Text to read>
────────────────────────────────────────
Tuesday, March 10, 2020

FAITH & REASON

The following is a short excerpt from my eBook The Nexus: The True Nature of Nature at: https://tinyurl.com/tclhh2s

Here is a link to my lengthier lecture on FAITH & REASON given in Canberra 2006?
Listen at the following: https://tinyurl.com/red4k6a

FAITH & REASON - The Relationship Between Theology & Philosophy

As you consider the sun, the moon, the stars, the earth, the sea, what have you concluded? As you consider your own existence, what assumptions have you made? Do you believe that ‘In the beginning God created the heavens and the earth’? Did God put you, and everything else there is, there? Or, did it all come into being by some other means? Is reality perhaps all just a projection of your own mind, or a projection of someone else’s mind for that matter?

To ponder these kinds of subjects is to enter into the sciences of Theology and Philosophy. Therefore every thinking rational being is a theologian and a philosopher – at least after a fashion. The crucial question we need to answer is this: Are Faith and Reason mutually exclusive? Are Theology and Philosophy autonomous exercises? Or is there a unifying factor – something that unites Theology, Philosophy, Faith, and Reason?

We shall seek to demonstrate that whilst it is healthy to make distinctions between the disciplines of Theology and Philosophy, in order to give an accurate knowledge and a logical sense of reality, both are dependent upon revelation of and from the Triune God.
────────────────────────────────────────
Given data>

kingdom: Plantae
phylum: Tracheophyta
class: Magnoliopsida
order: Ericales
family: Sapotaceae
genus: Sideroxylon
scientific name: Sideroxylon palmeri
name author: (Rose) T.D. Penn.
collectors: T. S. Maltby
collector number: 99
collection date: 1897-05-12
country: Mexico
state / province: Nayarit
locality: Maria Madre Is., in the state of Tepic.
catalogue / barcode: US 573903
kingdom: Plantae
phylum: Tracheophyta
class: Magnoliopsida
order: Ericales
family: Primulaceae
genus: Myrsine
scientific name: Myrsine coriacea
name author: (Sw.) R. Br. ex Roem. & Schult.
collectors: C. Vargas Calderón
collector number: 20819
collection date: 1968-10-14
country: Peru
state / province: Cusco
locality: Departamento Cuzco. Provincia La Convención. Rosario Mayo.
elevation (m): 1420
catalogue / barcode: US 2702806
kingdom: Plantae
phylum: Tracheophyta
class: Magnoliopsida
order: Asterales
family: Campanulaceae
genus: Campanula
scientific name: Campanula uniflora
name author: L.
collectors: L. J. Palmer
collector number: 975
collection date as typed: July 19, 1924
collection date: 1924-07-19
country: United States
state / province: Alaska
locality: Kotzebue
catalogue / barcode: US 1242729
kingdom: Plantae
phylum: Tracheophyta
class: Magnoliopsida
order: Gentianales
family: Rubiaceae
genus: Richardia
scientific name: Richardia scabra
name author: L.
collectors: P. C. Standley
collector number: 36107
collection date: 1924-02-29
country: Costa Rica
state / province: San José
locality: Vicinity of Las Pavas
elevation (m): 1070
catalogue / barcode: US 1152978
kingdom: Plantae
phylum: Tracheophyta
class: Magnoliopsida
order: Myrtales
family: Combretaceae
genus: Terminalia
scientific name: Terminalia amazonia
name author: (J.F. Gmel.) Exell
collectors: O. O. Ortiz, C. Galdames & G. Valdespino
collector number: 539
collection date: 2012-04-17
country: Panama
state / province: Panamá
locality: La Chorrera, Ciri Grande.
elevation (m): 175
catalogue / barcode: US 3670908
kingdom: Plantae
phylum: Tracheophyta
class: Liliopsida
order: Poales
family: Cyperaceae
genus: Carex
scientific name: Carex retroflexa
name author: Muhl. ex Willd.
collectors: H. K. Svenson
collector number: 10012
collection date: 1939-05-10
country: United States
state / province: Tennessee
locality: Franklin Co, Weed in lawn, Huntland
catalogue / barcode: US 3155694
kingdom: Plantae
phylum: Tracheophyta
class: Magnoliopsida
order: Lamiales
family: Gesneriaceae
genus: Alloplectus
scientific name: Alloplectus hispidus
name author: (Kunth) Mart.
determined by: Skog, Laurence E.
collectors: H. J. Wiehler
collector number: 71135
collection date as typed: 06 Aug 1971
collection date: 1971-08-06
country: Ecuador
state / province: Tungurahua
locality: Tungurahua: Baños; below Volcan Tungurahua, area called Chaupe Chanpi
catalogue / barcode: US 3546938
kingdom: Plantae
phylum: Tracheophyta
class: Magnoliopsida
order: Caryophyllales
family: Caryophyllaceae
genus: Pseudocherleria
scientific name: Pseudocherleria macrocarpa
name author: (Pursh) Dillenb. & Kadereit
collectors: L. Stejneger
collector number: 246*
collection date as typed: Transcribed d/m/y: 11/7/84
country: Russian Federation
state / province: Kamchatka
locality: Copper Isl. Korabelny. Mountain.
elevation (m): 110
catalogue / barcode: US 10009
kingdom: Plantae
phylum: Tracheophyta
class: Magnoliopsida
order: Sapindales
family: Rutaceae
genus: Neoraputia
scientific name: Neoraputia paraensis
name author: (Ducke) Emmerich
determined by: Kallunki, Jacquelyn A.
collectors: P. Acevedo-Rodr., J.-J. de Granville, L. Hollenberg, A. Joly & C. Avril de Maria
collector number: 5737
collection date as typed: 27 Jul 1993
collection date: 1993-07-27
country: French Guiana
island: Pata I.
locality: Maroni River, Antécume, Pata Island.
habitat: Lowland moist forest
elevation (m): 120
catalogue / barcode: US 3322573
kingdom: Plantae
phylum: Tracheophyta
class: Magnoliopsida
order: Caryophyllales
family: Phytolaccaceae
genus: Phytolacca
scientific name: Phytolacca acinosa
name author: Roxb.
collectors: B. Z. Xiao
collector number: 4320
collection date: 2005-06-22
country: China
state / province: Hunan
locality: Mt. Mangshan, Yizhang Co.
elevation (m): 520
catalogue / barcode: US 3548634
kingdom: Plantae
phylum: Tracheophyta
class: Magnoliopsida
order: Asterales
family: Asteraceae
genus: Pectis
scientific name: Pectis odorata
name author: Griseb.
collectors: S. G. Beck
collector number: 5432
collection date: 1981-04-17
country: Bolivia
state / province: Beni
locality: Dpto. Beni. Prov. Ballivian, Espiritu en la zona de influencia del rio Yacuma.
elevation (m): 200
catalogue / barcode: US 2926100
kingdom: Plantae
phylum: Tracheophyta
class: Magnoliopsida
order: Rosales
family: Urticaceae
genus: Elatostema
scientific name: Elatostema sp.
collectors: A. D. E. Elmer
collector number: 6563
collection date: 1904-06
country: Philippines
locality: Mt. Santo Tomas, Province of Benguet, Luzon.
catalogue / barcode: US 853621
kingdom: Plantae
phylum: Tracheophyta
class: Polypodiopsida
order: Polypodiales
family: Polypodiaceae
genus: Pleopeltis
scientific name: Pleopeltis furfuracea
────────────────────────────────────────
Requirement> Pick up the essay on faith and reason after its final sentence and keep writing it.

Expected answer>
The Christian Theologian, Philosopher, and Apologist Cornelius Van Til says:

Philosophy, as usually defined, deals with a theory of reality, with a theory of knowledge, and with a theory of ethics. That is to say philosophies usually undertake to present a life and world view. They deal not only with that which man can directly experience by means of his senses but also, and ofttimes especially, with the presuppositions of experience. In short, they deal with that which Christian theology speaks of as God. On the other hand Christian theology deals not only with God; it deals also with the world.[44]

If we have understood Van Til correctly, Philosophy seeks to present a philosophy of life, i.e., a ‘life and world view.’ And to do this Philosophy needs to deal with at least three main issues: a) Reality or the Metaphysical, (i.e., the ‘What is?’) b) Knowledge or the Epistemological, (i.e., the ‘How do we know what is?’) and c) The Ethical, (i.e., How should we then live in light of a and b?’)

Philosophy, then, as Van Til has alerted us, in a nutshell deals with how we should live our lives according to what we know about reality. Thus we acknowledge that there is a practical aspect to Philosophy. Philosophy is not all thinking and knowing. It is also doing. Thus men tend to behave according to their philosophies, i.e., according to their life and worldview.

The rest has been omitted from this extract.